Reputation: 425
If nifi is writing to a disk using PutHDFS or PutFile, and it is killed or process goes down, after writing 4 blocks out of 10. After restoring will nifi write from 5th block onwards or rewrite the whole file again creating duplicates?
Upvotes: 3
Views: 1101
Reputation: 18630
When a processor executes there is a transaction being performed in NiFi...
In your example of PutHDFS or PutFile, the write operation to HDFS or local filesystem would be the "Operations performed" part above.
If NiFi crashes during that point before the session was committed, then when NiFi restarts the flow file will still be in the same queue and the processor will attempt to process it again.
The state of the external systems (i.e. HDFS or local filesystem in this case) depends on on how that external system handles writing data. If the external system has some transaction mechanism, it is possible that if the crash happened before committing the transaction in the external system, then none of the data is visible, but in the case of the filesystem there is probably a partially written file.

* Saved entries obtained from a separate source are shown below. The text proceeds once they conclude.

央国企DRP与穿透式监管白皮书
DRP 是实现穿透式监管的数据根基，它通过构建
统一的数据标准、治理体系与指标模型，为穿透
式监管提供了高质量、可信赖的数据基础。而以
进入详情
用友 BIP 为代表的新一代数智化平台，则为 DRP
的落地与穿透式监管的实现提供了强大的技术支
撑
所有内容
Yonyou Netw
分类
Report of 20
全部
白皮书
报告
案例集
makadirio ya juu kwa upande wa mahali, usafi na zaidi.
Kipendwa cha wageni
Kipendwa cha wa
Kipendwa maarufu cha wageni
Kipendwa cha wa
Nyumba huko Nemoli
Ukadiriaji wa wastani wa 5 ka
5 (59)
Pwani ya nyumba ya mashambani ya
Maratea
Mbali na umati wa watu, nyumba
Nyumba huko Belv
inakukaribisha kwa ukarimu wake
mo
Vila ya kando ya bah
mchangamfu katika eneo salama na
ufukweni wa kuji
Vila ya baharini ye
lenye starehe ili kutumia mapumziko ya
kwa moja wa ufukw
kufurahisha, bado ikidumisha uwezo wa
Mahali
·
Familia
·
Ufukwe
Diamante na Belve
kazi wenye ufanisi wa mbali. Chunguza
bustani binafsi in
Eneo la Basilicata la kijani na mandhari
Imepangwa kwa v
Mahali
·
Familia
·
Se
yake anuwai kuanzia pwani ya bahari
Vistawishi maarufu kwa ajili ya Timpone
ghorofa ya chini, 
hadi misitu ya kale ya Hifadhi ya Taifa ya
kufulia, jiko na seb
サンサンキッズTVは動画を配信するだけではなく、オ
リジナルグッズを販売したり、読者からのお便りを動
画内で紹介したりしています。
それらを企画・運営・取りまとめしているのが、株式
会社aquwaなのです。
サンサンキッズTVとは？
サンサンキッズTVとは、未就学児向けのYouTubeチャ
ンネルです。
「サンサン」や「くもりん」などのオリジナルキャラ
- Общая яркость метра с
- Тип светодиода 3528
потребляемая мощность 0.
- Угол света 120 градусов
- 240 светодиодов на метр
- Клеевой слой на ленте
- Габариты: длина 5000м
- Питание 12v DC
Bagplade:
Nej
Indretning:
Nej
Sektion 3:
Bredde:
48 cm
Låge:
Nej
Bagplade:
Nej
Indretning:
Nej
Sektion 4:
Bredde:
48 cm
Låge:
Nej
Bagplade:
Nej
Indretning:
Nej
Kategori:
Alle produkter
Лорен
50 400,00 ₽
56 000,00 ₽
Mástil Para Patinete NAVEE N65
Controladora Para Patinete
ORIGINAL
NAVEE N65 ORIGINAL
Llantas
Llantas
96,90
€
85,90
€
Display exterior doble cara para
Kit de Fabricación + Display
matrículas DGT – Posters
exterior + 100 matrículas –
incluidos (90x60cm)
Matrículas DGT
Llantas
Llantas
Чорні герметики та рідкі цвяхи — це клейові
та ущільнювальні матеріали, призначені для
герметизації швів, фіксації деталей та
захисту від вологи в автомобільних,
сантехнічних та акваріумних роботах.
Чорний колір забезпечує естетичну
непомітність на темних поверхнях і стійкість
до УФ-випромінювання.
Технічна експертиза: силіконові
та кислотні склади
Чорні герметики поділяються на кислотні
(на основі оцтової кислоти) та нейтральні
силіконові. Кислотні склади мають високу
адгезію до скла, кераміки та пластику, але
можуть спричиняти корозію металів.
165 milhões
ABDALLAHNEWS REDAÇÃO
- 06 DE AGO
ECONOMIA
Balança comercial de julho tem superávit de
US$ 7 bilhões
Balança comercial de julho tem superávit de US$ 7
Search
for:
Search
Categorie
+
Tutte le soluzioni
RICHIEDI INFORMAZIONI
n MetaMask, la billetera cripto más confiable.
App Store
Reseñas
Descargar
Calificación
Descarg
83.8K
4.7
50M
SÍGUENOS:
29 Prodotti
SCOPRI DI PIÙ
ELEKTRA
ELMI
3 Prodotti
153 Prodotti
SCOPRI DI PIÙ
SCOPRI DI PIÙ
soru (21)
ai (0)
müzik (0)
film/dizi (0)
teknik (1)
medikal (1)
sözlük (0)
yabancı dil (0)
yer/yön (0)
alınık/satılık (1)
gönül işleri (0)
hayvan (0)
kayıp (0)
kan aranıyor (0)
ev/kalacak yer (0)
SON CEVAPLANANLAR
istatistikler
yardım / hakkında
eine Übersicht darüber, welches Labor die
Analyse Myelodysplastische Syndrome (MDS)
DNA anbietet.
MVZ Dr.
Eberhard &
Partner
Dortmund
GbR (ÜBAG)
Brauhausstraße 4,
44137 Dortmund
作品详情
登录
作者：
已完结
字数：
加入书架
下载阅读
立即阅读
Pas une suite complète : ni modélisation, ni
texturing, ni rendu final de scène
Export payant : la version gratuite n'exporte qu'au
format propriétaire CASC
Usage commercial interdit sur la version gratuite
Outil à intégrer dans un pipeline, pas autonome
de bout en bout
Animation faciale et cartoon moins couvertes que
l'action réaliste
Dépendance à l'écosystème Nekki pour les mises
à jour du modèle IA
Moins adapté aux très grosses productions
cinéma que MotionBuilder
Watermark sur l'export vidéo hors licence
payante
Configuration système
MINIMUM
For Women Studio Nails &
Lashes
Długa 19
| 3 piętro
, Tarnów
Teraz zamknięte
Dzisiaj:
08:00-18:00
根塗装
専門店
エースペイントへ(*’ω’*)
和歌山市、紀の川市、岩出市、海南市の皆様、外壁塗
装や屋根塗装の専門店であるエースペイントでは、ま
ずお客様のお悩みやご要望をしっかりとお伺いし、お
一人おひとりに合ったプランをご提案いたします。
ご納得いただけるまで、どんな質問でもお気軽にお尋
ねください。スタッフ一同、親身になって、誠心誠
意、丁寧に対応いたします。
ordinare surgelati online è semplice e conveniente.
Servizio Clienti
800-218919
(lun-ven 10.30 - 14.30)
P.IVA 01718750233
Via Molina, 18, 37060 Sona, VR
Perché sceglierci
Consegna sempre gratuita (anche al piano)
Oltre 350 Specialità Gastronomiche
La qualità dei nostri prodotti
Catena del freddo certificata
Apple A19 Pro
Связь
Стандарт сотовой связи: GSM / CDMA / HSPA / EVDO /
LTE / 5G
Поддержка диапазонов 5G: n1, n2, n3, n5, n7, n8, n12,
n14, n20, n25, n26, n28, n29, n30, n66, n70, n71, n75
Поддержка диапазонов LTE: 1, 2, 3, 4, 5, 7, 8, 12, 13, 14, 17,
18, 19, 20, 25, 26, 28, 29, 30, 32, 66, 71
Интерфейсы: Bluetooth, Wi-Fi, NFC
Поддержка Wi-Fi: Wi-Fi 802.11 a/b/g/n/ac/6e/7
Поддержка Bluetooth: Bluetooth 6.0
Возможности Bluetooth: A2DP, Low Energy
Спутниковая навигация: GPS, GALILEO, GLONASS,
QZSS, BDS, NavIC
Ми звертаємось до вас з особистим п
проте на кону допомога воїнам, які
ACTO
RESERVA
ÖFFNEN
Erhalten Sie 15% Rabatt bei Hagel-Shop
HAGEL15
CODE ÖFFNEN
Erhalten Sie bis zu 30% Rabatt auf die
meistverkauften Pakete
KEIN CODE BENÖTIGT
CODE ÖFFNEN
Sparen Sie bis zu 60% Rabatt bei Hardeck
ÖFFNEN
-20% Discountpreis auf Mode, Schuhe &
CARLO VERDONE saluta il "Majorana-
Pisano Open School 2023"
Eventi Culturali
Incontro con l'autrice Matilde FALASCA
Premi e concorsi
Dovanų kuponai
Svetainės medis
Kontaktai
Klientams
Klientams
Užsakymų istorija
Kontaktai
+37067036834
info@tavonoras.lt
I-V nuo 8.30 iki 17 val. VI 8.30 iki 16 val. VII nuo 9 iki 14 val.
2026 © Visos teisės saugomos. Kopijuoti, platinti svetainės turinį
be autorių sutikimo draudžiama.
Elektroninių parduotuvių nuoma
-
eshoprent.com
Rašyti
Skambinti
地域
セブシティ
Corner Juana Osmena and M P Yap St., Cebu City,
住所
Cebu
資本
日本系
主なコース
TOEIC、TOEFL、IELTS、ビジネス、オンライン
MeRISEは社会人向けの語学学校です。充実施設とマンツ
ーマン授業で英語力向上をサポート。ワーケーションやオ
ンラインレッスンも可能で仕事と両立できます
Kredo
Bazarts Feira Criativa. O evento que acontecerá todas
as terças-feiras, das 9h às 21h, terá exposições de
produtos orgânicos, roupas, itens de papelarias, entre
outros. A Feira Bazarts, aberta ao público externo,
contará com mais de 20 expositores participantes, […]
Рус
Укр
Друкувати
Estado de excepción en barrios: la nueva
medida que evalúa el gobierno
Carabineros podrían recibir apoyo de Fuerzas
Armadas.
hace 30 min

In the HDFS processor it writes a temp file where the name starts with a "." so most likely that file still remains in HDFS, and it depends how the processors handles existing files with the same name. Usually there is a strategy property in the processor where you can select a choice like "overwrite" or "fail" on existing files.
Upvotes: 1
Reputation: 1853
NiFi protects against hardware and system failures by keeping a record of what was happening on each node at that time in their respective FlowFile Repo by taking snapshot.
If the Node was in the middle of writing content when it went down,nothing is corrupted,as FlowFile Repo is NiFi’s Write-Ahead Log.When the node comes back online, it works to restore its state by first checking for the "snapshot" and ".partial" files.The node either accepts the "snapshot" and deletes the ".partial" (if it exists), or renames the ".partial" file to "snapshot" if the "snapshot" file doesn’t exist. The period between system checkpoints is configurable in the 'nifi.properties' file default is 2 min.
Hence,it will restore from 5th block onwards.
Thanks.
Upvotes: 1